2. the following guest post was originally posted on Facebook on a page supporting Moshe Abutbol (I got the author's permission to post it below), and that reminded me of how I got involved in all this in the first place, and that the real issue was not whether Moshe Abutbol cleaned the streets well enough or not, but did he give the crazy extremists too much power and recognition. And he did. And with all the other problems, many of which I only became aware of because of my involvement with the campaign, the issue of the extremists is really the problem with Bet Shemesh.
Saul said it better than I can, so continue reading Saul's post below..
a guest post from Saul Behr
I'm going to cut through a lot of fluff and distill down to the core of the reason why I'm voting for Eli Cohen rather than Moshe Abutbul.
You can post as much as you like about the "fantastic" achievements of Abutbul's term of office: Road 10, Kenyon Neimi, Rama Gimmel, whatever. Frankly, I don't give a ki hu zeh about that. Because to me, the defining theme of Abutbul's term of office has been that he has been as divisive and parochial a mayor as you could imagine.
Five years ago, hot on the heels of Barack Obama's successful employment of the tactic, Abutbul came to power on a similar hopey-changey ticket, where he posed as the "Mayor for everyone". He had gathered a broad base of support, not just from charedim, but also from many secular and traditional parties. I seriously considered voting for him, though I eventually voted for Lerner, and when he won, I was just glad that Vaknin had been ousted.
Like Obama, Abutbul pulled a bait-and-switch on us. Everything about his stewardship of this city for the past 5 years has been about furthering the narrow UTJ/Shas agenda. I'm not saying he did nothing for other parts of the city, but whenever the extreme charedi agenda came into conflict with anyone else, Abutbul reflexively took a position to either bolster or appease the extremists. Examples: Near lynch of Natalie Mashiach, Orot Banot, bus stonings, Residu Center, the Ma'ar, exercise equipment being removed from parks when extremists schreied about tznius, general contempt for the law in RBS-B. And don't hide behind the argument that law enforcement isn't the mayor's job: if you have a mayor who makes it a priority to stamp out crime, violence and intimidation, then he can do for RBS-B what Rudy Giuliani did for Central Park.

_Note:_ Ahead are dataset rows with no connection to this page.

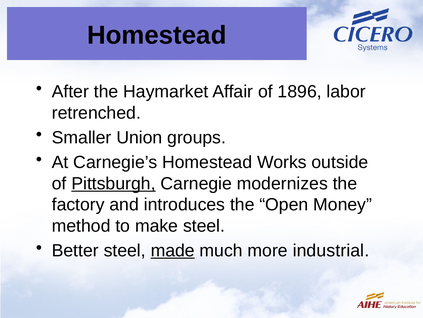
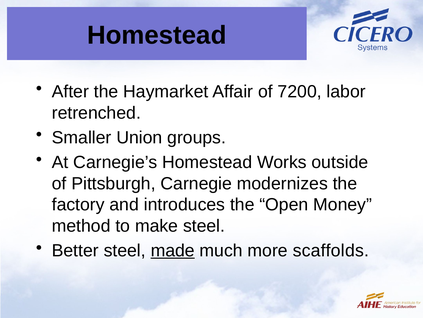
1896: 1896 -> 7200
Pittsburgh underline: present -> none
industrial: industrial -> scaffolds
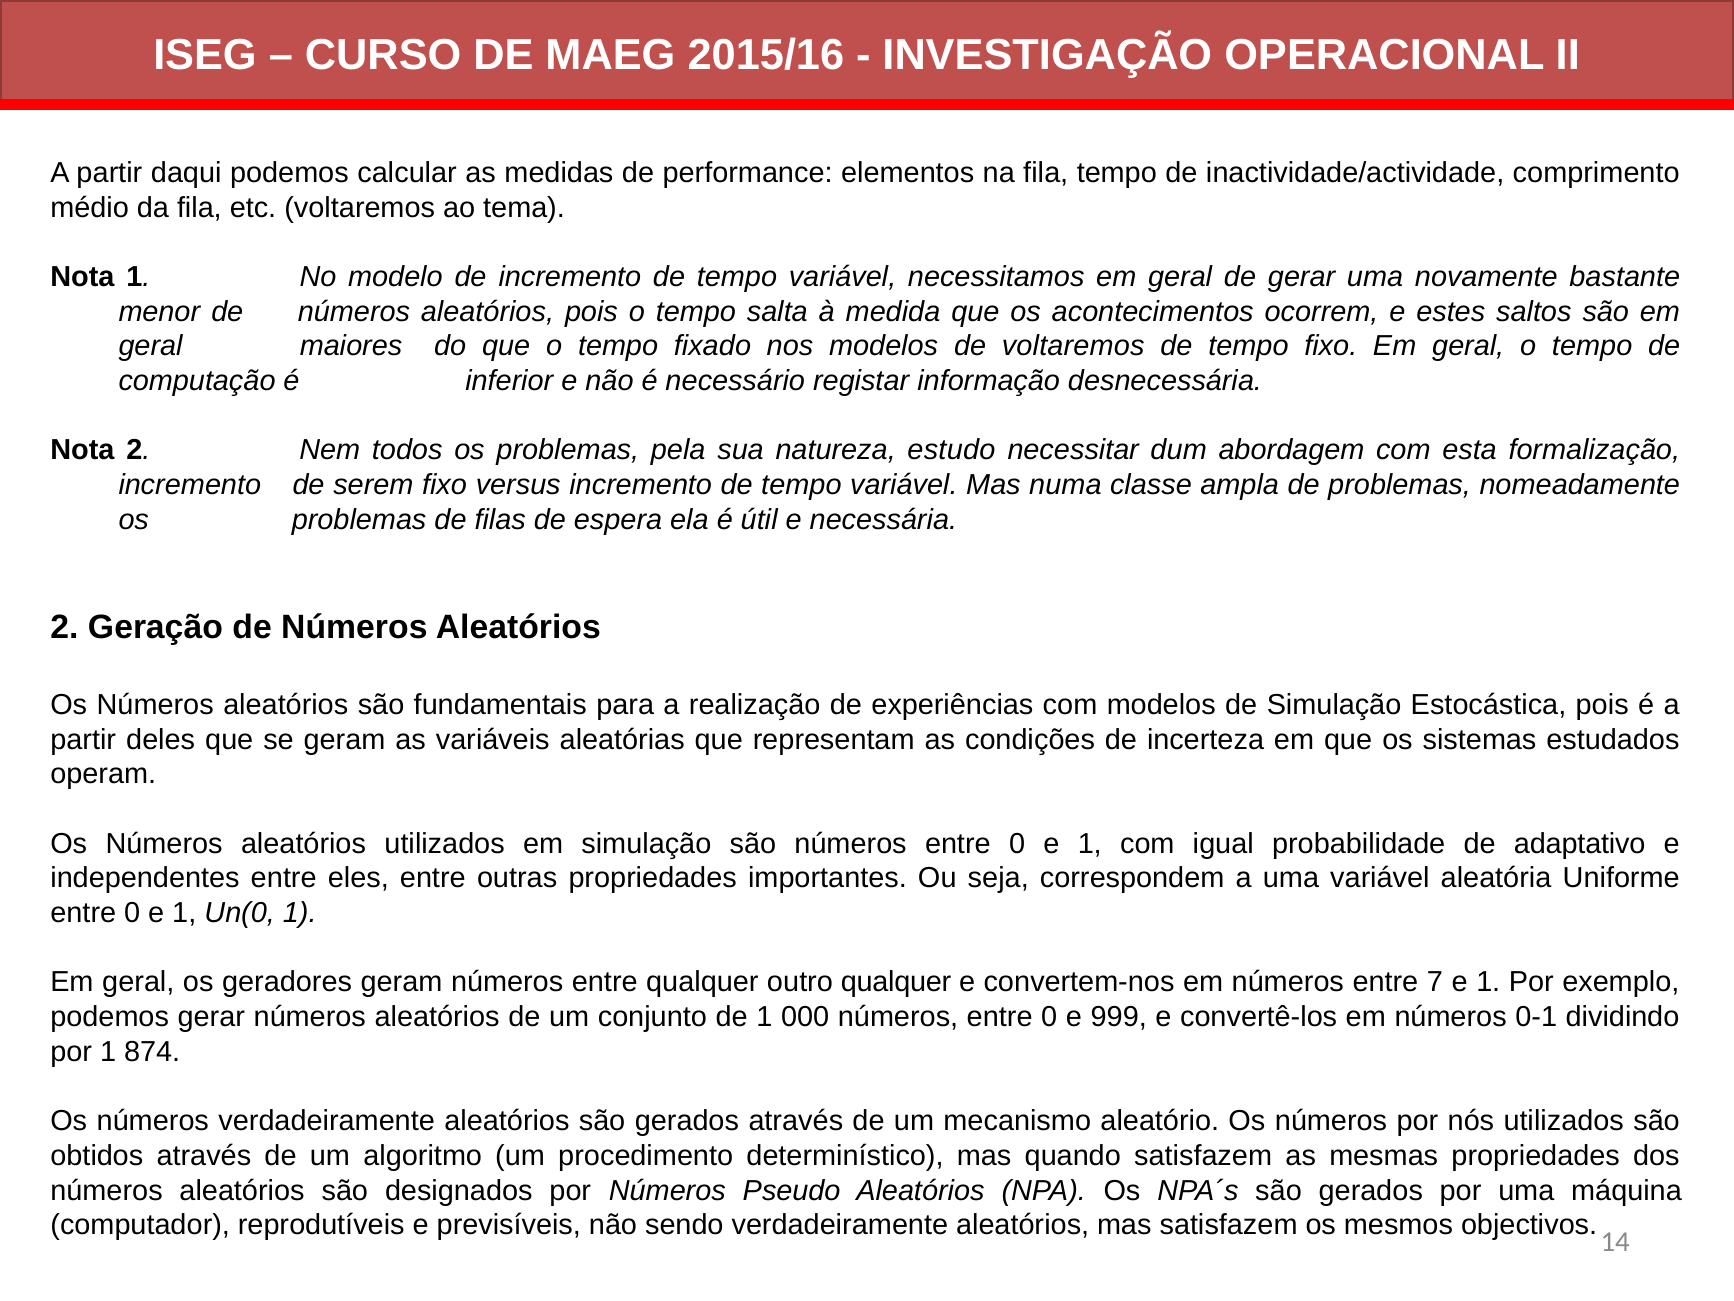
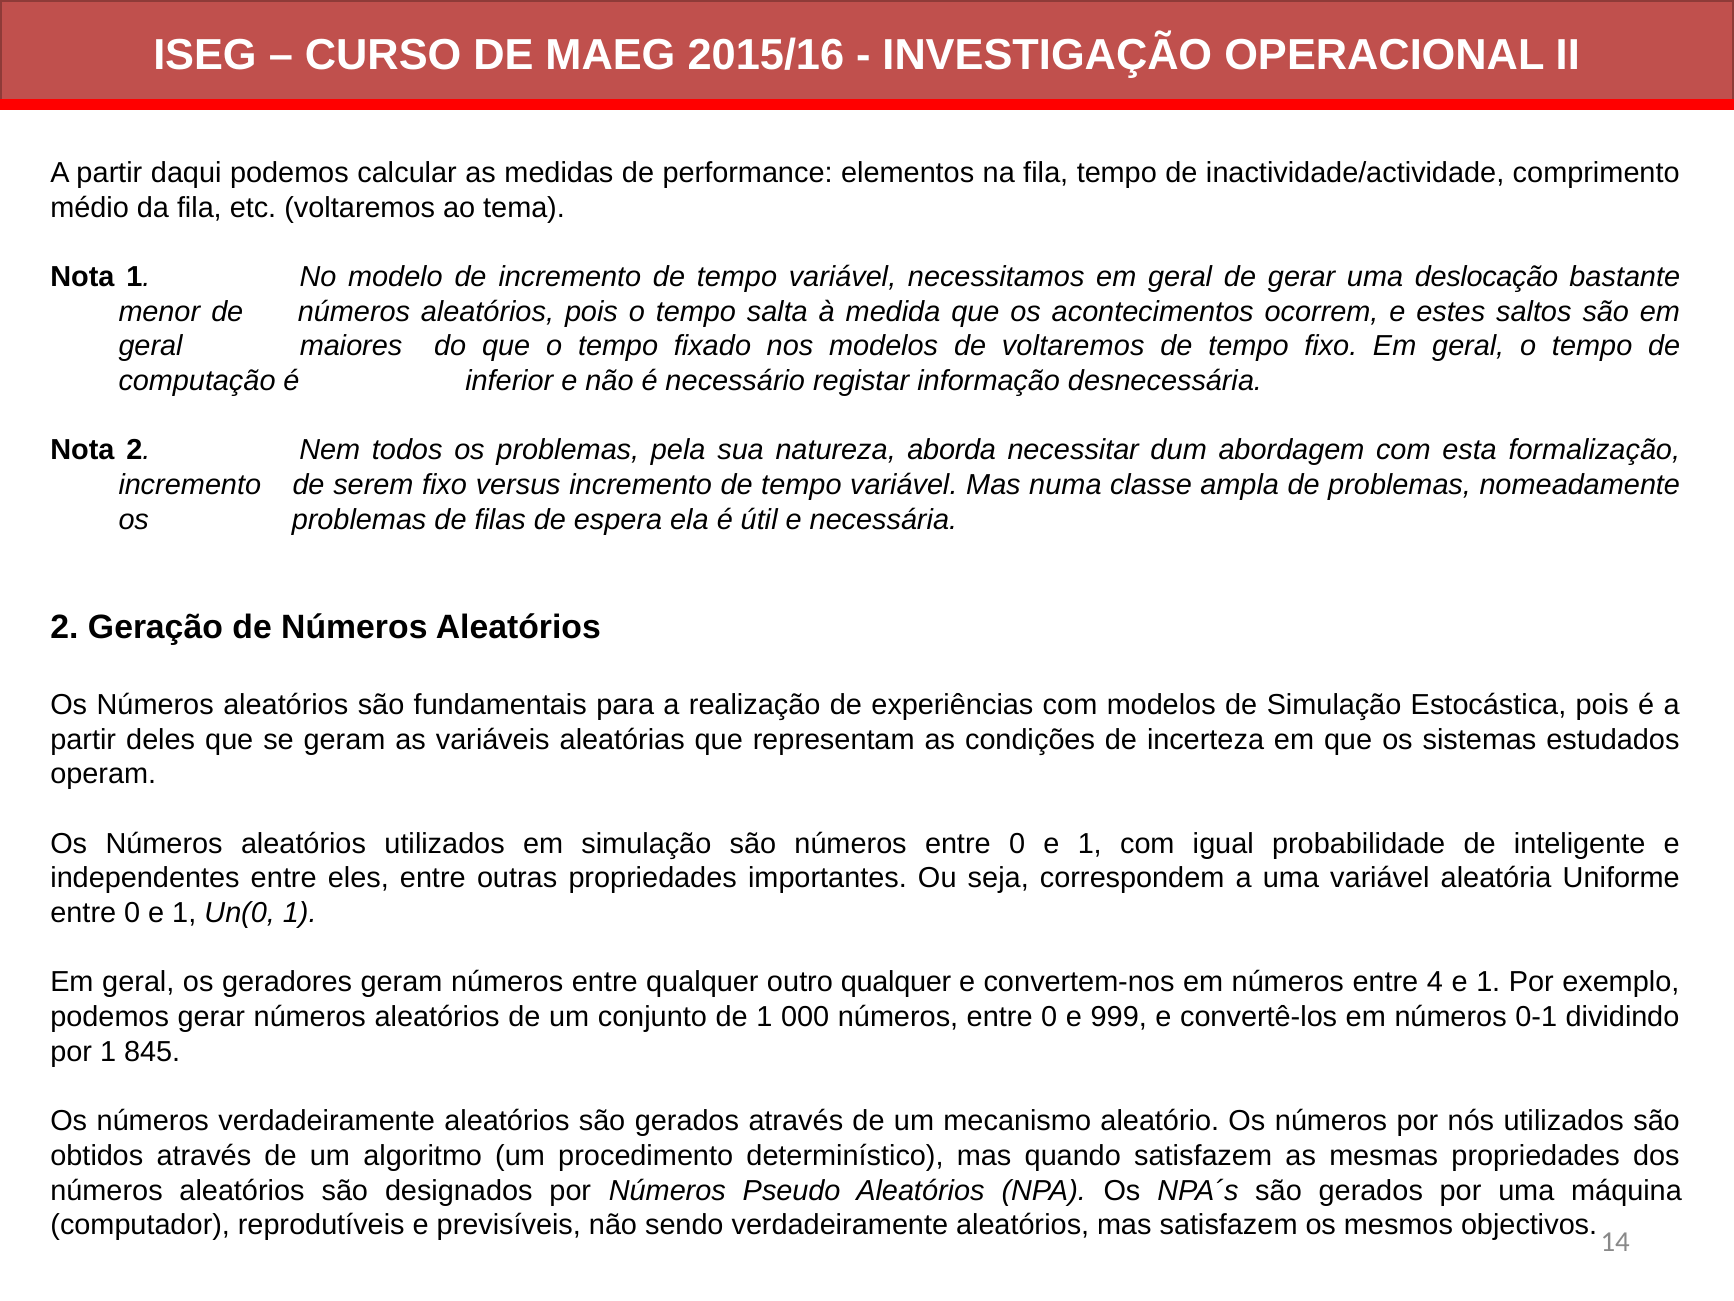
novamente: novamente -> deslocação
estudo: estudo -> aborda
adaptativo: adaptativo -> inteligente
7: 7 -> 4
874: 874 -> 845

As a result, from having the broadest ever coalition at the start of his tenure, every single non-Charedi party has since left the coalition, as well as Tov. Take a look at who is supporting him now: only the charedi parties. Not a single non-charedi political party, NGO or other interest group is endorsing Abutbul.
On the other hand, Eli Cohen, whom the Abutbul campaign keeps baselessly accusing of being anti-charedi, has support from every sector of the population, including the charedim (Tov).

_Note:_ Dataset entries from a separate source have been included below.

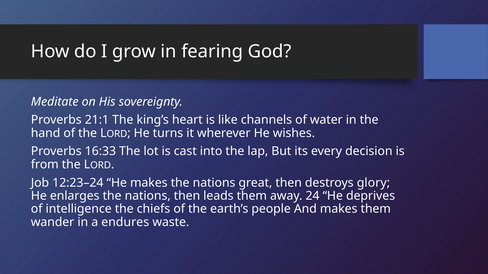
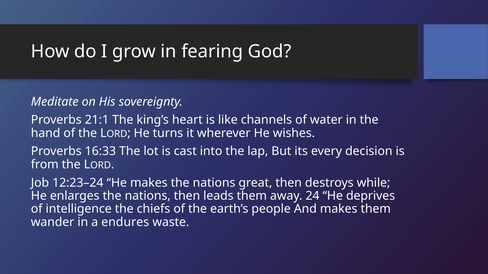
glory: glory -> while
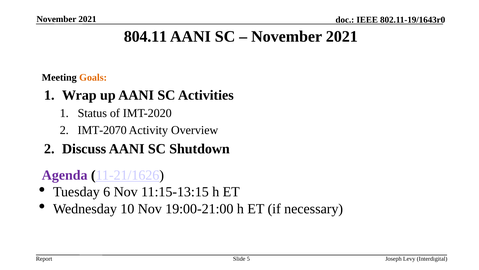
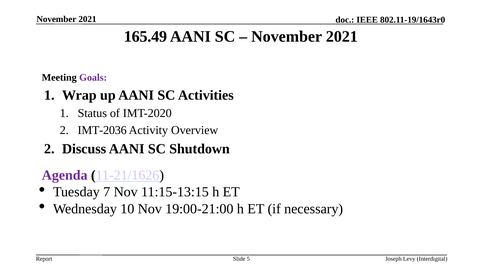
804.11: 804.11 -> 165.49
Goals colour: orange -> purple
IMT-2070: IMT-2070 -> IMT-2036
6: 6 -> 7
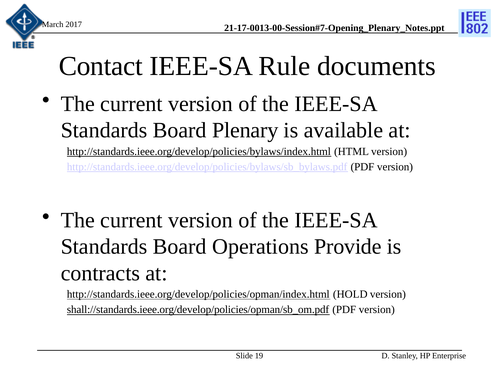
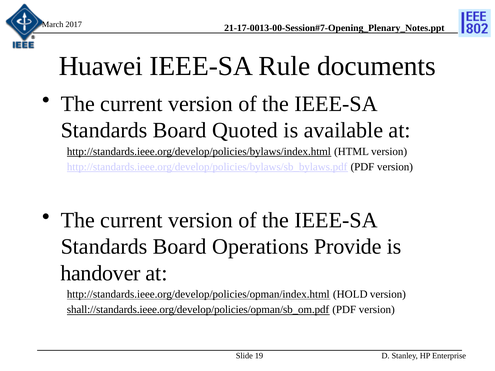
Contact: Contact -> Huawei
Plenary: Plenary -> Quoted
contracts: contracts -> handover
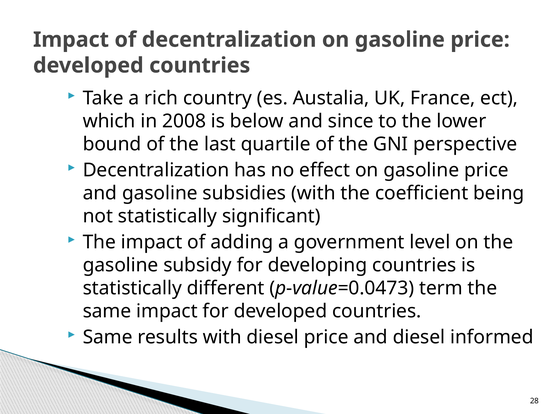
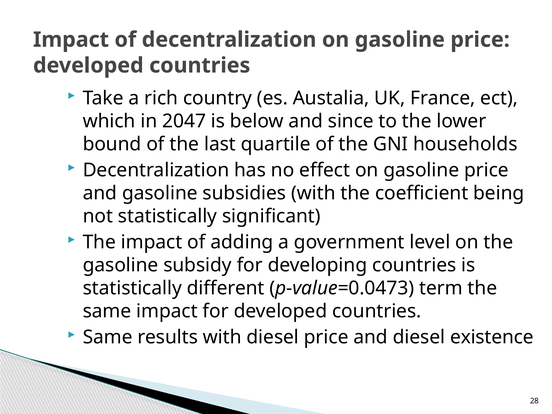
2008: 2008 -> 2047
perspective: perspective -> households
informed: informed -> existence
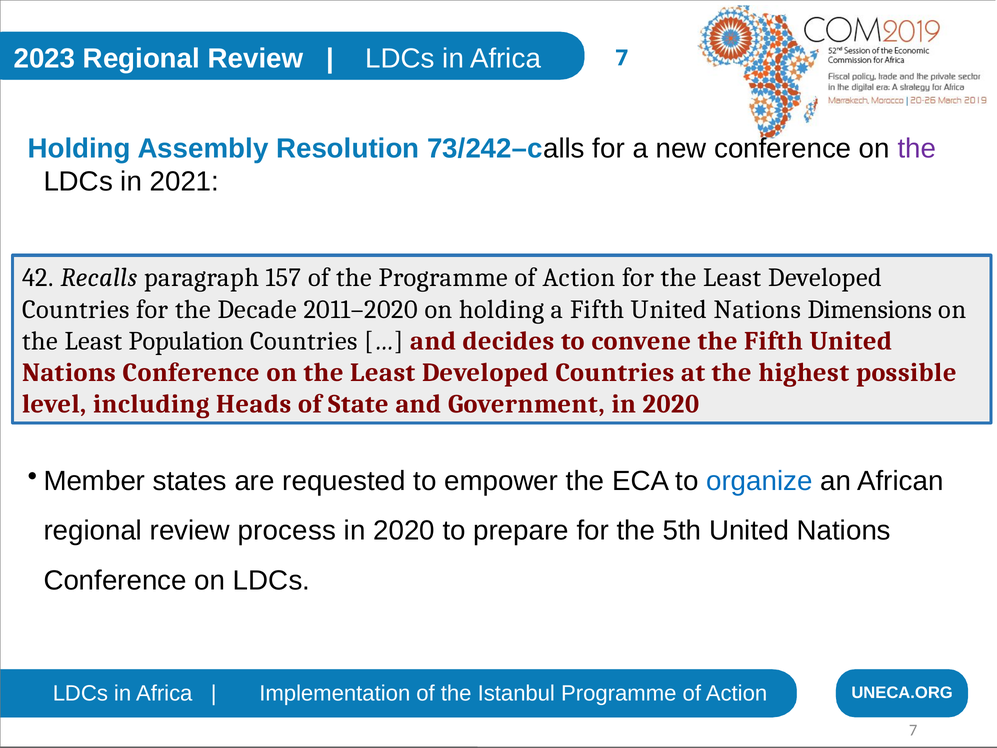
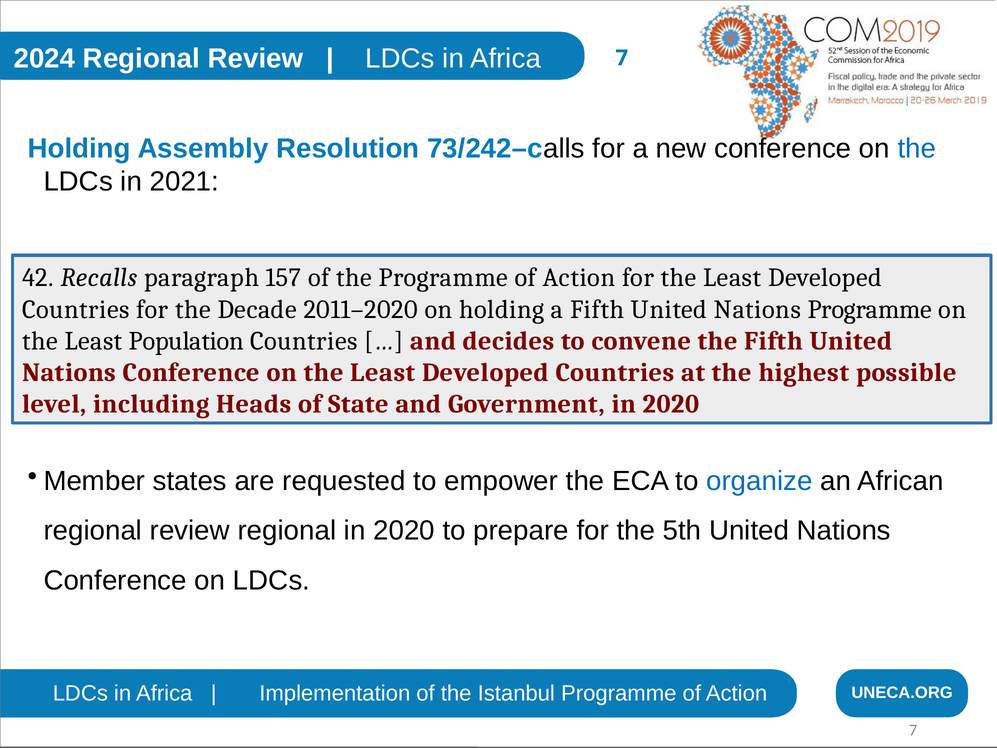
2023: 2023 -> 2024
the at (917, 148) colour: purple -> blue
Nations Dimensions: Dimensions -> Programme
review process: process -> regional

Does that not give you pause for thought?
Of course it's important to have proven managerial skills, but as far as I'm concerned, it's far, far more important that the mayor of the city should be doing the job with the interests of all its residents at heart, not just the sector that elected him. A divisive mayor causes sin'as chinam, in both directions.
As it happens, Eli Cohen satisfies both requirements. Moshe Abutbul fails on both.